This project consists of a data pipeline which extracts Spotify data using the Spotify Web API to store it as .csv file which is then uploaded to Amazon S3. The most recent file is then extracted from S3 and ingested into and RDS, and for that PostgreSQL is ran locally. Airflow with Docker is used to orchestrate the data pipeling where DAGs are used. This project is to be extended to include PowerBI to have a visual dashboard of the data.
Spotify Web API for the extraction of data, which enables the creation of applications that can interact with Spotify's streaming service, such as retrieving content metadata, getting recommendations, creating and managing playlists, or controlling playback, for our case getting recently played songs.
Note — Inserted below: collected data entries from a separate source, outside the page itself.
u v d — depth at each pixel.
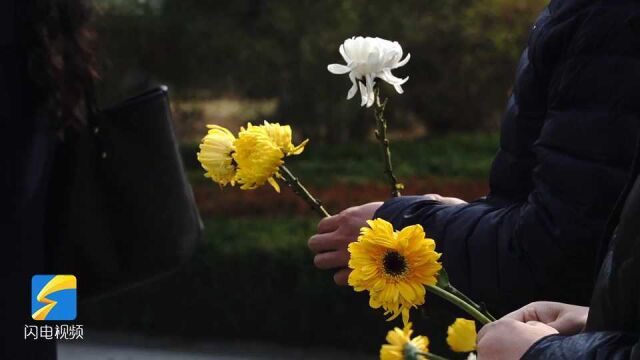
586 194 1.94
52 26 2.75
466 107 16.98
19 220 2.75
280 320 9.29
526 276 2.03
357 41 2.04
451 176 13.81
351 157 15.70
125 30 16.58
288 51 16.67
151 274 3.00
Extraction of the data required Access Token
which is a total different process but How to Authenticate and use Spotify Web API this can be helpful to extract the access token. Make sure that the Access Token
has a time period and it has to be refreshed 3600s.
A .json
file is extracted which is then transformed into a Pandas
DataFrame and then saved as a .csv
file into the local machine. This file is then loaded into S3
where all the file based on their timestamp are saved. This whole process requires S3 access and secret key, the process for which this post can be helpful.
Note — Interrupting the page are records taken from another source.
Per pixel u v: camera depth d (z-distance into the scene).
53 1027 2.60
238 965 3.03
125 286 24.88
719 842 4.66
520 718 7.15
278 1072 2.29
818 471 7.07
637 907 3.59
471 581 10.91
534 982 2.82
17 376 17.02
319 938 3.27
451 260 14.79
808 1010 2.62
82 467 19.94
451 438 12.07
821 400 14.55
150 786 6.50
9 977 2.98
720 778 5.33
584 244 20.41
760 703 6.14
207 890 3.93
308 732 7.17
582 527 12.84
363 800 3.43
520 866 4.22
After this most recent file from S3 is downloaded which is then loaded into PostgreSQL database within a table.
This whole ETL pipeline is orchestrated with Airflow launched using Docker. Each of the ETL task and defined as operators (object) in a DAG encapsulating the ETL jobs as seen below:
This project will be extended to include a visual dashboad, probably PowerBI just to visually see the data what the data entails visually.